Terremoti e modello di sviluppo al Sud
Ieri sera intorno alle 21 si è registrata una scossa nell’isola di Ischia a 5 kilometri di profondità. Due morti, 39 feriti nessuno di questo grave e 2600 nei comuni isolani di Casamicciola e Lacco Ameno. Molti palazzi crollati e l’ospedale a rischio inagibilità. Questi i primi risultati visibili di una scossa potente ma non distruttiva che, in teoria non avrebbe dovuto provocare ne danni di questa portata ne morti.
I soccorsi non tardano ad arrivare ed impediscono che qualche altra vita si spenga sotto le macerie di una tragedia sfiorata.
Questo, però, non basta a pulire le coscienze di tutti quei personaggi delle istituzioni che come al solito si sono affrettati a liquidare la questione con la solita retorica del “bisogna investire di più nella salvaguardia del territorio e per la prevenzione del rischio idrogeologico”. Primo tra tutti il nostro caro Ministro Delrio.
Nell’ultimo decennio sono stati anche fin troppo frequenti i casi di disastri e tragedie che si sarebbero potute evitare e che avrebbero dovuto funzionare quantomeno da insegnamento per una classe dirigente totalmente disinteressata alle sorti delle nostre vite. A L’Aquila come ad Amatrice gli abitanti pagano ancora oggi per le responsabilità di governi che nei fatti nulla hanno fatto per ridare dignità alle popolazioni interessate.

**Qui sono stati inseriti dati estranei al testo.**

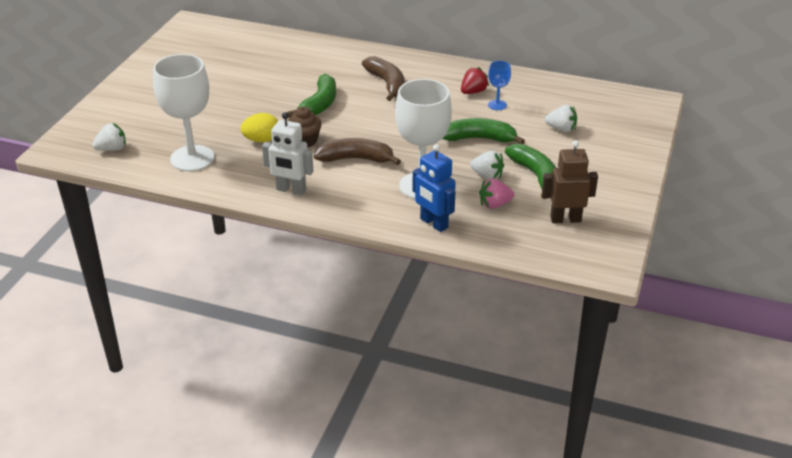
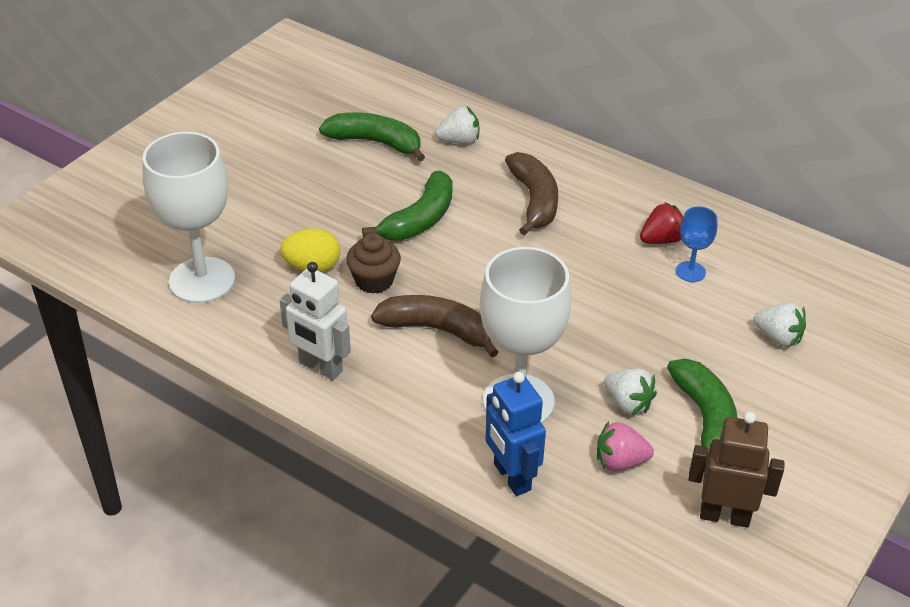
camera: 15 degrees right, 5 degrees up
(112, 149) = (99, 241): white strawberry -> white strawberry (459, 141)
(479, 139) = (639, 330): green banana -> green banana (375, 143)

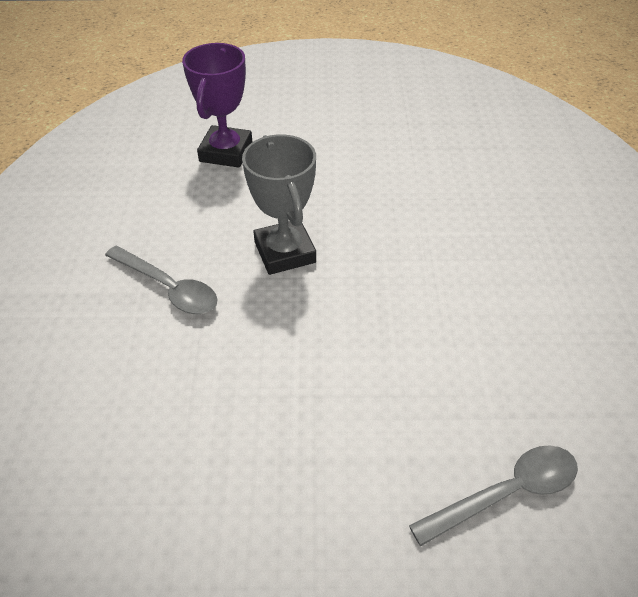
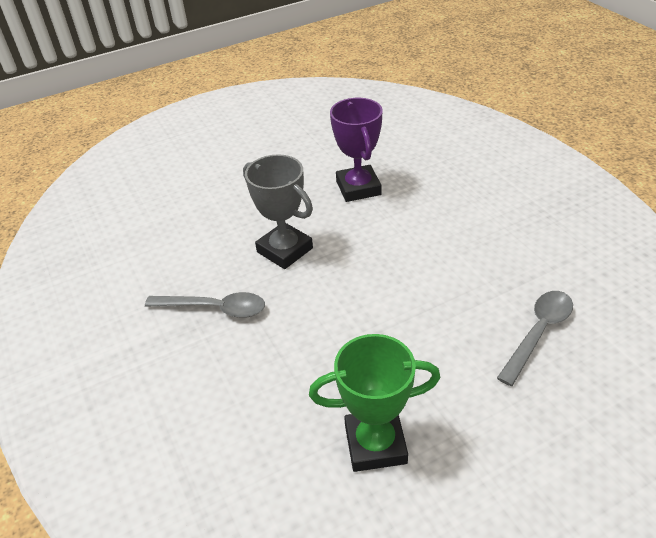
camera: 25 degrees left, 5 degrees down
(215, 531) = (375, 444): none -> green trophy
(226, 152) = (184, 199): purple trophy -> purple trophy (358, 188)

Quanto sta accadendo in questo ore ad Ischia ci sbatte nuovamente la triste è cruda realtà in faccia, perché, in questo caso, abbiamo l’esempio lampante della contraddizione che sta alla base di quanto accaduto. A fronte di un esagerato sviluppo del settore edilizio al servizio dell’industria del turismo locale, non si riscontrano adeguati investimenti in materia di prevenzione sismica, ne per le stesse strutture destinate all’erogazione di servizi per turisti, né tantomeno, cosa assai più grave, per le strutture sanitarie. Quelle presenti nell’isola, infatti, anche con una scossa di magnitudo 4.0, oggi rischiano la non agibilità.
Un economia legata mani e piedi alla pretesa di sviluppare il settore turistico ai massimi livelli possibili. Speculazione e abusivismo edilizio che non hanno tenuto conto della salvaguardia del territorio e delle condizioni già precarie di un isola che nel 1883 affronto un terremoto che portò con se 2313 vittime. Una gerarchia di priorità avallata da istituzioni locali e nazionali che mette in cima sfruttamento delle risorse e in fondo la vita e la dignità delle persone. Un modello di sviluppo che al Sud incentiva sempre più l’accumulazione di grossi imprenditori dell’industria dei rifiuti e del turismo e lascia cadere a pezzi scuole, case e ospedali.